OpenAI Pushes AI Agent Capabilities With New Developer API 8
An anonymous reader quotes a report from Ars Technica: On Tuesday, OpenAI unveiled a new "Responses API" designed to help software developers create AI agents that can perform tasks independently using the company's AI models. The Responses API will eventually replace the current Assistants API, which OpenAI plans to retire in the first half of 2026. With the new offering, users can develop custom AI agents that scan company files with a file search utility that rapidly checks company databases (with OpenAI promising not to train its models on these files) and navigate websites -- similar to functions available through OpenAI's Operator agent, whose underlying Computer-Using Agent (CUA) model developers can also access to enable automation of tasks like data entry and other operations.
However, OpenAI acknowledges that its CUA model is not yet reliable for automating tasks on operating systems and can make unintended mistakes. The company describes the new API as an early iteration that it will continue to improve over time. Developers using the Responses API can access the same models that power ChatGPT Search: GPT-4o search and GPT-4o mini search. These models can browse the web to answer questions and cite sources in their responses. That's notable because OpenAI says the added web search ability dramatically improves the factual accuracy of its AI models. On OpenAI's SimpleQA benchmark, which aims to measure confabulation rate, GPT-4o search scored 90 percent, while GPT-4o mini search achieved 88 percent -- both substantially outperforming the larger GPT-4.5 model without search, which scored 63 percent.
Despite these improvements, the technology still has significant limitations. Aside from issues with CUA properly navigating websites, the improved search capability doesn't completely solve the problem of AI confabulations, with GPT-4o search still making factual mistakes 10 percent of the time. Alongside the Responses API, OpenAI released the open source Agents SDK, providing developers free tools to integrate models with internal systems, implement safeguards, and monitor agent activities. This toolkit follows OpenAI's earlier release of Swarm, a framework for orchestrating multiple agents.

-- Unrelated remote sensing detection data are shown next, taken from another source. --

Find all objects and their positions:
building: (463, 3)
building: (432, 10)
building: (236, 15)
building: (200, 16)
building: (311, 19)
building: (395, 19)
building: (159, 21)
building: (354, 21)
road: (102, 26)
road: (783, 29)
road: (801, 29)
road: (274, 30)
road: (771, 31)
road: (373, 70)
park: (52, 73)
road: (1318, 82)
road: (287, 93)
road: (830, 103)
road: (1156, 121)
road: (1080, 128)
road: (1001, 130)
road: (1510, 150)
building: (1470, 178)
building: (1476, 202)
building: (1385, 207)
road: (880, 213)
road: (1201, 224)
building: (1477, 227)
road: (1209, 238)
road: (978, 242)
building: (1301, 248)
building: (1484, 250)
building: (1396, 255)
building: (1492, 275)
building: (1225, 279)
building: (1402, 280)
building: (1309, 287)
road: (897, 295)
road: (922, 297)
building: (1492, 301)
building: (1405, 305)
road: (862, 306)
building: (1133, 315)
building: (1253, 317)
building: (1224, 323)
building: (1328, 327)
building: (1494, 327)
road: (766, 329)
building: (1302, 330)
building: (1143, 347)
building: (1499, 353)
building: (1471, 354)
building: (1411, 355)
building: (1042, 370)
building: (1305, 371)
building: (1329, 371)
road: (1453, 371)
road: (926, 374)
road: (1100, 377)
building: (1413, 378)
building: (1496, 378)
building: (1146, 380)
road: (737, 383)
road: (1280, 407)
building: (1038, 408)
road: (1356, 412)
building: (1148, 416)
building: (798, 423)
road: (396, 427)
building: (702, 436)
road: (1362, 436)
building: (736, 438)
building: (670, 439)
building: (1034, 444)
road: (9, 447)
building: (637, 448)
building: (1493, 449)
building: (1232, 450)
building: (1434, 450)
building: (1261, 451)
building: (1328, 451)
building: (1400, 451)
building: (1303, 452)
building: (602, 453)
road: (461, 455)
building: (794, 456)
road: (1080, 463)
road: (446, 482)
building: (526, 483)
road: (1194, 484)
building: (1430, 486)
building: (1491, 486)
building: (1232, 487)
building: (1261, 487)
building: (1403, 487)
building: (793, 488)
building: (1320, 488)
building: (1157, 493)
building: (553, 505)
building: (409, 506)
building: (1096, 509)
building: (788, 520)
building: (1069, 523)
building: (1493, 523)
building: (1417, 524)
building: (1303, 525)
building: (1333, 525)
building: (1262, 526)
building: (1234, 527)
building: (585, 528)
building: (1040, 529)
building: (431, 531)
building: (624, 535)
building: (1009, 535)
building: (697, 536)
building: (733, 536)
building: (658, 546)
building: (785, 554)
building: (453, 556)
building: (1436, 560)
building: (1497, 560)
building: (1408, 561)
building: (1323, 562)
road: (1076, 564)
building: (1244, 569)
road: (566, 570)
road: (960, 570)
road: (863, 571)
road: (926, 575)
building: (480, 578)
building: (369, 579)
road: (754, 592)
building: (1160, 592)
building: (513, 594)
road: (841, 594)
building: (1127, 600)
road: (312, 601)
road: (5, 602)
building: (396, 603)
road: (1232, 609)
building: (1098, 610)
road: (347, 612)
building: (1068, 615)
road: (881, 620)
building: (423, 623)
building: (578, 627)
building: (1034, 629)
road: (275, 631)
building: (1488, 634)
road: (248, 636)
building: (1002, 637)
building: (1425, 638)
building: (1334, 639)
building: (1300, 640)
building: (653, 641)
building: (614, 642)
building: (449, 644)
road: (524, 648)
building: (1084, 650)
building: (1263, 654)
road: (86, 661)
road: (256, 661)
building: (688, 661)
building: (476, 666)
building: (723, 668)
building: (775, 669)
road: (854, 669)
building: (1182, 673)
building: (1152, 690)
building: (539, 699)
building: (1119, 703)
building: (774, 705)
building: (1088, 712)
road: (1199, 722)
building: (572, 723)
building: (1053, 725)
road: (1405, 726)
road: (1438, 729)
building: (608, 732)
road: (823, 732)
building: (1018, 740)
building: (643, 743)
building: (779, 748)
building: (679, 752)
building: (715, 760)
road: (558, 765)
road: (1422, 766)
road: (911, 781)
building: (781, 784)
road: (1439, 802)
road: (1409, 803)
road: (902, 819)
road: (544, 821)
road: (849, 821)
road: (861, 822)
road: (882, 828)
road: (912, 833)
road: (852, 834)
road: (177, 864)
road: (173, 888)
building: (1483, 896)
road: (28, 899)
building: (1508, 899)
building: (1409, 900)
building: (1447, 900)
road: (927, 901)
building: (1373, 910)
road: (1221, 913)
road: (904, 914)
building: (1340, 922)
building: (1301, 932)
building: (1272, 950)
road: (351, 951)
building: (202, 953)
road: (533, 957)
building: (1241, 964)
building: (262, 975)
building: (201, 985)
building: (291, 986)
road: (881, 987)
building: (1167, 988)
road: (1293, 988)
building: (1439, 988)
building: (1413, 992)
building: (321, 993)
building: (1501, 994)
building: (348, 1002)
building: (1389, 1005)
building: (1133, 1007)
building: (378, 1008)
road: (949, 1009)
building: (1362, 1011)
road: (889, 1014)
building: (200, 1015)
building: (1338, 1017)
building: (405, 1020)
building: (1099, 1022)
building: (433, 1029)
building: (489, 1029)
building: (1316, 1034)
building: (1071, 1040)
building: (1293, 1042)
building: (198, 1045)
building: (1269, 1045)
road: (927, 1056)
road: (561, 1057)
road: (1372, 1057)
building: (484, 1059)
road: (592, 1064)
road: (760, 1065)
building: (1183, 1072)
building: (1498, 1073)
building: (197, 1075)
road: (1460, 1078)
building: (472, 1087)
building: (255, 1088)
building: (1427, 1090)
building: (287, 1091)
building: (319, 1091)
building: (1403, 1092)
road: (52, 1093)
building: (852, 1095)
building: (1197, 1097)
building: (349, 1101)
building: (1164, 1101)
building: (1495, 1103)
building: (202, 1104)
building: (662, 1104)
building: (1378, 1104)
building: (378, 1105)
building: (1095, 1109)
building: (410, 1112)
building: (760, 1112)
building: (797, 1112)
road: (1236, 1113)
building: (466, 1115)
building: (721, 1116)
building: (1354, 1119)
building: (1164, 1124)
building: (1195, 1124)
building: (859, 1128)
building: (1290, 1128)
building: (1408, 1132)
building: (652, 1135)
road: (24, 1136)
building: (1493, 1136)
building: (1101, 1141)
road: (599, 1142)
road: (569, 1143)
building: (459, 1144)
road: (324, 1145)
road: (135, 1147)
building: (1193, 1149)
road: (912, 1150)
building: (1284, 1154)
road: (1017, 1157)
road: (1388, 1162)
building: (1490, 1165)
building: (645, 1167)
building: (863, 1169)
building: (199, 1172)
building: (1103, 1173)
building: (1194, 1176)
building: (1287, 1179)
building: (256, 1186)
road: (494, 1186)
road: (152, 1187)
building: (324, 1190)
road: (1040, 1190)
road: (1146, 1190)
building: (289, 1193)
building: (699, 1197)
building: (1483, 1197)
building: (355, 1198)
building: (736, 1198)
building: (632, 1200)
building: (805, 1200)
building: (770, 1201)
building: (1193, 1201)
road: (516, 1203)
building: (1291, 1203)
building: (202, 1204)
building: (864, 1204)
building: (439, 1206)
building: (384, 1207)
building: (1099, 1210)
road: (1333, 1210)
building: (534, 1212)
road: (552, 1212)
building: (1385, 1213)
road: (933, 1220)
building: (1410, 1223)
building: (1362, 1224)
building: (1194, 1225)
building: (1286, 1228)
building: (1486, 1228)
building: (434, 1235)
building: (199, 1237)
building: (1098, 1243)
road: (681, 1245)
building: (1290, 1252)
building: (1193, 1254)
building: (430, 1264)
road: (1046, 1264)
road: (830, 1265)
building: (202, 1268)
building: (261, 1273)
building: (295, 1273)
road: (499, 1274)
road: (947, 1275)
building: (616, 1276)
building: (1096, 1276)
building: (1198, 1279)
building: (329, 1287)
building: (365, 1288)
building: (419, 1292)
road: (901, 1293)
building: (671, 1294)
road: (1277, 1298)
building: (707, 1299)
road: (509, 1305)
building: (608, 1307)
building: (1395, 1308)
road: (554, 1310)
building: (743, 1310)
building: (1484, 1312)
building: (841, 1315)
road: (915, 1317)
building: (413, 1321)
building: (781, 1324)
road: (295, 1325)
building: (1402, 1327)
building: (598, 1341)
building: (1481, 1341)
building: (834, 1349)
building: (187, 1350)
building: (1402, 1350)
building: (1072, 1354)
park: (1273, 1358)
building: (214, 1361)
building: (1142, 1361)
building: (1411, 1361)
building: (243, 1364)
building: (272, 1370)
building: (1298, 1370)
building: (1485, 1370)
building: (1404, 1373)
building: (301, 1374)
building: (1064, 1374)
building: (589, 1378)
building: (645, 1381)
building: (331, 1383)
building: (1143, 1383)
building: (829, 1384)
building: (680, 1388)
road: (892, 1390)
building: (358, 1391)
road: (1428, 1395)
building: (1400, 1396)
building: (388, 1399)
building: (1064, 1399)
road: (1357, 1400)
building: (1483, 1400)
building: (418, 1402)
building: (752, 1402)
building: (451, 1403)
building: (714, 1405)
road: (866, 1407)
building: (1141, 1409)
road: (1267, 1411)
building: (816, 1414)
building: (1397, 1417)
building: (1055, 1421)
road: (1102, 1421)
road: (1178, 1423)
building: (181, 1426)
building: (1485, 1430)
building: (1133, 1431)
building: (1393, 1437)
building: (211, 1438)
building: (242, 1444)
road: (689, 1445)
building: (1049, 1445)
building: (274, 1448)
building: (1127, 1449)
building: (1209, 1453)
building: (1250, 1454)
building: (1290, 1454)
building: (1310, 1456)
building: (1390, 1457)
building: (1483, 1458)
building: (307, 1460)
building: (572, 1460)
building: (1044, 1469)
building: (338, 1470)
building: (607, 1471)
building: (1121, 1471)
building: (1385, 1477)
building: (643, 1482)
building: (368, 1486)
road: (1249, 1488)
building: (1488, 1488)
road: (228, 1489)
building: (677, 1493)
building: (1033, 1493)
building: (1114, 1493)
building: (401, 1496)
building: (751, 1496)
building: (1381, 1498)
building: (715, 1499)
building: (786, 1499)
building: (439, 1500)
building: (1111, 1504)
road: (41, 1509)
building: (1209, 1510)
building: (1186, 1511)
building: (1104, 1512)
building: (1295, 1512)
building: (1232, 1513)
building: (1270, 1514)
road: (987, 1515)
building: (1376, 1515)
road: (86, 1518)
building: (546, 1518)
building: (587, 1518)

However, OpenAI acknowledges that its CUA model is not yet reliable for automating tasks on operating systems and can make unintended mistakes. The company describes the new API as an early iteration that it will continue to improve over time. Developers using the Responses API can access the same models that power ChatGPT Search: GPT-4o search and GPT-4o mini search. These models can browse the web to answer questions and cite sources in their responses. That's notable because OpenAI says the added web search ability dramatically improves the factual accuracy of its AI models. On OpenAI's SimpleQA benchmark, which aims to measure confabulation rate, GPT-4o search scored 90 percent, while GPT-4o mini search achieved 88 percent -- both substantially outperforming the larger GPT-4.5 model without search, which scored 63 percent.
Despite these improvements, the technology still has significant limitations. Aside from issues with CUA properly navigating websites, the improved search capability doesn't completely solve the problem of AI confabulations, with GPT-4o search still making factual mistakes 10 percent of the time. Alongside the Responses API, OpenAI released the open source Agents SDK, providing developers free tools to integrate models with internal systems, implement safeguards, and monitor agent activities. This toolkit follows OpenAI's earlier release of Swarm, a framework for orchestrating multiple agents.
Thanks for the advertisement (Score:2, Insightful)
But from the work of the "AI agents" disguised as editors that we see here, it appears they aren't very useful.
I know... (Score:2)
I love rewriting my applications every 2-3 years because an API is no longer bussin and needs to have another buzzword iteration.
Re: (Score:2)
I love rewriting my applications every 2-3 years because an API is no longer bussin and needs to have another buzzword iteration.
OpenAI is currently engaged in "Move fast and fuck everything up" mode. Anybody expecting stability from them is currently barking up the wrong tree, in the wrong forest, after the wrong squirrel. They aren't even sure what they're doing yet. This is not business ready software, despite their fervent fever dreams to the contrary.
And the "permanent delivery scam" continues (Score:2)
This time they will get it wight, surely?
No. They will not. They will just get some more stupid money.
Re: (Score:2)
It will eventually change the world
There appears to be an epic battle going on, not between the US and China, but between the monopolists and open source
The monopolists want to own it, control it, and charge high prices
The open source community wants it available to all, either free or at a reasonable cost
If the monopolists, or even worse, governments, control it, the outcome will be worse than if it's available to all
Agentic AI is going to be really bad for infra (Score:3)
You know, everyone focuses on Terminator as the great example of how AI goes rogue in pop culture, but I'm thinking it's going to resemble Halo instead. Here's why.
It's only a matter of time before AI agents get added to replace sys admins. Then it's only a matter of time before some numbnut decides to roll a LLM-powered system to manage the agents.
At that point, you don't have Skynet from Terminator, you have Mendicant Bias from Halo. Then criminals, 4Chan and/or state actors hit the LLM-powered management system and convince it to command the AI agents to cause an absolute meltdown on the nodes they control. Lock out the company/government, fry data, run a supplied trojan to ship data, etc.